- Extracted data -
________

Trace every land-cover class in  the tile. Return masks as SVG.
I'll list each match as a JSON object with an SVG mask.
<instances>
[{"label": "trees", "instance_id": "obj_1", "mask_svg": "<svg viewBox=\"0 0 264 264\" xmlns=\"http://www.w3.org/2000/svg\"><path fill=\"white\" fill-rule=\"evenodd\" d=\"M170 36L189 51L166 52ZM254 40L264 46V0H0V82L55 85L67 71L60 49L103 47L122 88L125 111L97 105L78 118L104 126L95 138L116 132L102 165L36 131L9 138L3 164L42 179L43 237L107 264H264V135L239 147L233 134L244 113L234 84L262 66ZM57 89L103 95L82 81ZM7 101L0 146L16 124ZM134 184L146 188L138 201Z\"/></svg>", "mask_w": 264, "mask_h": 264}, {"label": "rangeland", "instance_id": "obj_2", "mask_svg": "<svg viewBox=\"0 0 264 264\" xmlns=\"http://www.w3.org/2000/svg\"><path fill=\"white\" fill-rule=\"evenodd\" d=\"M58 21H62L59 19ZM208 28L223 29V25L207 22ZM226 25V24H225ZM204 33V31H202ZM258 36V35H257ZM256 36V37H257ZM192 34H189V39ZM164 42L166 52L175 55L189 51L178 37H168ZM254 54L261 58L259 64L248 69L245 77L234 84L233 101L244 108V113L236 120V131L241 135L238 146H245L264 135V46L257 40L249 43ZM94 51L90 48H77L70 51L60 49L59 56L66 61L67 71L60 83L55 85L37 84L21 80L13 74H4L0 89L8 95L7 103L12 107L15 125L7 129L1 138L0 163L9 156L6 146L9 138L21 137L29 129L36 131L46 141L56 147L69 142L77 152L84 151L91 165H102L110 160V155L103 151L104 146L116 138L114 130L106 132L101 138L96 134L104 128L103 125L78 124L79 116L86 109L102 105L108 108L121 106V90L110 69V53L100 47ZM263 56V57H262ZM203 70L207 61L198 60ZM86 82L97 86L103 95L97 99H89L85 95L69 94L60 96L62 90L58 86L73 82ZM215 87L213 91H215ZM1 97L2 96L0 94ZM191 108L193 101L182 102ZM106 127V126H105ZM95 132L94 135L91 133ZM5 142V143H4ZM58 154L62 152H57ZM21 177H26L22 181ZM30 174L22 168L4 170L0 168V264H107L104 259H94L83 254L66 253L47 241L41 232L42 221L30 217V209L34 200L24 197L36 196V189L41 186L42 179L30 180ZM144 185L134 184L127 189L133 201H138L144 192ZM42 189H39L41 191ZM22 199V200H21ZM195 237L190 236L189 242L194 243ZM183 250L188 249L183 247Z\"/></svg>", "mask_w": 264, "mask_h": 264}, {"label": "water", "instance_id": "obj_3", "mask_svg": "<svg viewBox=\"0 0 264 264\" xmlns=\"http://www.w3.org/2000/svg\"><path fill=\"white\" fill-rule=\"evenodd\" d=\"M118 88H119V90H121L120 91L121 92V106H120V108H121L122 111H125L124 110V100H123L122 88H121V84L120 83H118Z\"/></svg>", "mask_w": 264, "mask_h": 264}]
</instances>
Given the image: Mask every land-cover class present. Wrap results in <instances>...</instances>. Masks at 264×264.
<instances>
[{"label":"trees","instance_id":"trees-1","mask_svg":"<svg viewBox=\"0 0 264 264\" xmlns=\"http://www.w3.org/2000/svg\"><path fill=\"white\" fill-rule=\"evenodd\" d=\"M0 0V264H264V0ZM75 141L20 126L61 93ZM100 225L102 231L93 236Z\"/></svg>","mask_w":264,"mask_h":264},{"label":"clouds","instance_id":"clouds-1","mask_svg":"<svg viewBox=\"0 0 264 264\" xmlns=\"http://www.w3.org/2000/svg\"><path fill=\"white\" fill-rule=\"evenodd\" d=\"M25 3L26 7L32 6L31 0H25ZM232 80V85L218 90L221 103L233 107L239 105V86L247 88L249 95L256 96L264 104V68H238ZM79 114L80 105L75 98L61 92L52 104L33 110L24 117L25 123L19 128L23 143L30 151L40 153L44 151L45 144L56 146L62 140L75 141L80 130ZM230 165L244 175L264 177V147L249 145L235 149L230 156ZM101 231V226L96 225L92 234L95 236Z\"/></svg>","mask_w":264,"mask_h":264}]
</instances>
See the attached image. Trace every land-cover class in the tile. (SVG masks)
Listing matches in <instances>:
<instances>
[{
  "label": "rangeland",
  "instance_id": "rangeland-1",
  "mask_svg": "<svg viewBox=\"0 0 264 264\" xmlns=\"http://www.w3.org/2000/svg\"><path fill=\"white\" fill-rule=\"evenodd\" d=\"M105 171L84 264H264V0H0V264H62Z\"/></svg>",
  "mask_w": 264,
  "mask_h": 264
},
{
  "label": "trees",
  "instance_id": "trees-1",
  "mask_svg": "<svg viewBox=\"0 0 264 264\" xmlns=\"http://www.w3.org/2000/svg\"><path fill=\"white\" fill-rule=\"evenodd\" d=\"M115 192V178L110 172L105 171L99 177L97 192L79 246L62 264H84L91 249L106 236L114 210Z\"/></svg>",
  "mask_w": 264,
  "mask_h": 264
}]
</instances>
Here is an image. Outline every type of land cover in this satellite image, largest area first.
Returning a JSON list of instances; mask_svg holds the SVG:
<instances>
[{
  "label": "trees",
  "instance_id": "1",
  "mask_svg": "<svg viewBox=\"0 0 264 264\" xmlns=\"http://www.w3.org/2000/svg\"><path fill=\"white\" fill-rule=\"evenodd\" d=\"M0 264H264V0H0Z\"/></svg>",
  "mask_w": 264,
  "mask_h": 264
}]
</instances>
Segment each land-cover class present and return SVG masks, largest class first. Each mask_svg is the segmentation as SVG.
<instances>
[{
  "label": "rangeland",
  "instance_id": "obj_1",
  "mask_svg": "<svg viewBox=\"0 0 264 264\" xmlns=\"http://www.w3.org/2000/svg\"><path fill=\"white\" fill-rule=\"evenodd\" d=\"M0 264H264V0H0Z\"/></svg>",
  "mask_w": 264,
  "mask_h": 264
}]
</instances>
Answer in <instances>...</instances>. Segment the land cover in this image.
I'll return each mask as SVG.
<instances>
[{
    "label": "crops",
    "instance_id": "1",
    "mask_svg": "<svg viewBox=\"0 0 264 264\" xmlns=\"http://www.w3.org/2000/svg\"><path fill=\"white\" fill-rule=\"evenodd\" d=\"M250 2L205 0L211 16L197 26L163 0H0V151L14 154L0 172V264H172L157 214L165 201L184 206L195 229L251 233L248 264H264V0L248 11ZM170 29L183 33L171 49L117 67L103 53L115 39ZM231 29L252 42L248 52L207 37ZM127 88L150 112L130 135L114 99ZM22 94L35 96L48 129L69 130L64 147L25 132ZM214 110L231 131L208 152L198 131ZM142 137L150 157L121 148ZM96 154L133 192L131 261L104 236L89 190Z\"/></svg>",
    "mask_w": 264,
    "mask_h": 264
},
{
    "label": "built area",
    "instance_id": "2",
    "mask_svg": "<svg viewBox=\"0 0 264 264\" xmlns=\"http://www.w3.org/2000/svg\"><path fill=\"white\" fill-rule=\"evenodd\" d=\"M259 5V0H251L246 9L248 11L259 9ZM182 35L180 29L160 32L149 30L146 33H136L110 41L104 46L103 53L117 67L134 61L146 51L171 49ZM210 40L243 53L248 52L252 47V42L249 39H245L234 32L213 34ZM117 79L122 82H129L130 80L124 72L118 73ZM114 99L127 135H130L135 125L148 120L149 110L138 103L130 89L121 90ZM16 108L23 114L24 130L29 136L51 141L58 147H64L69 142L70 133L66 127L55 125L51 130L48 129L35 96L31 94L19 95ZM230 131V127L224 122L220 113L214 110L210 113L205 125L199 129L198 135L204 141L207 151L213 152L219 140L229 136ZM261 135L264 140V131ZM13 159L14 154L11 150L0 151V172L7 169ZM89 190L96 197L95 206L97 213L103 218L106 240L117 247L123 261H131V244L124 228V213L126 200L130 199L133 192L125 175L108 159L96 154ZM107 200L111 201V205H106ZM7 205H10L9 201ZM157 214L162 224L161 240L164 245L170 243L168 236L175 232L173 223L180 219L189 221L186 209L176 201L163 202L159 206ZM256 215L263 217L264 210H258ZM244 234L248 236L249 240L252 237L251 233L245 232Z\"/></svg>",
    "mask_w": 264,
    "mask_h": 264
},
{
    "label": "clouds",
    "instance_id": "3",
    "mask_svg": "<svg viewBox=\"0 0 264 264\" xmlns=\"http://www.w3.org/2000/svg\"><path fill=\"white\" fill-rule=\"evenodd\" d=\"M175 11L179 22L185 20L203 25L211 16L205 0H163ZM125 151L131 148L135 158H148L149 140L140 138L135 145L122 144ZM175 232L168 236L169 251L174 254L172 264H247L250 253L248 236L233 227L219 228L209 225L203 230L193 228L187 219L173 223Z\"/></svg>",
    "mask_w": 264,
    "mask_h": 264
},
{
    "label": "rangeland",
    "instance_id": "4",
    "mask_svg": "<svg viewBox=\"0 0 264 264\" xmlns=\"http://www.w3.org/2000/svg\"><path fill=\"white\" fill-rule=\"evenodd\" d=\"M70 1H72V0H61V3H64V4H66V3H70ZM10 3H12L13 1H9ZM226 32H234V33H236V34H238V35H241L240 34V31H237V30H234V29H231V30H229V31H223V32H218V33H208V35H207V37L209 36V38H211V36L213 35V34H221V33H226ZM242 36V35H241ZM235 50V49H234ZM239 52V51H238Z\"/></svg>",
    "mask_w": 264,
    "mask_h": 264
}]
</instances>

________

- Problem details -
Select each line of the items above that contains the string "image". Letter case matters.

- Solution to this exercise -
Given the image: Mask every land-cover class present. Wrap results in <instances>...</instances>. Masks at 264×264.
See the attached image. Trace every land-cover class in the tile. (SVG masks)
Here is an image. Outline every type of land cover in this satellite image, largest area first.
Answer in <instances>...</instances>. Segment the land cover in this image.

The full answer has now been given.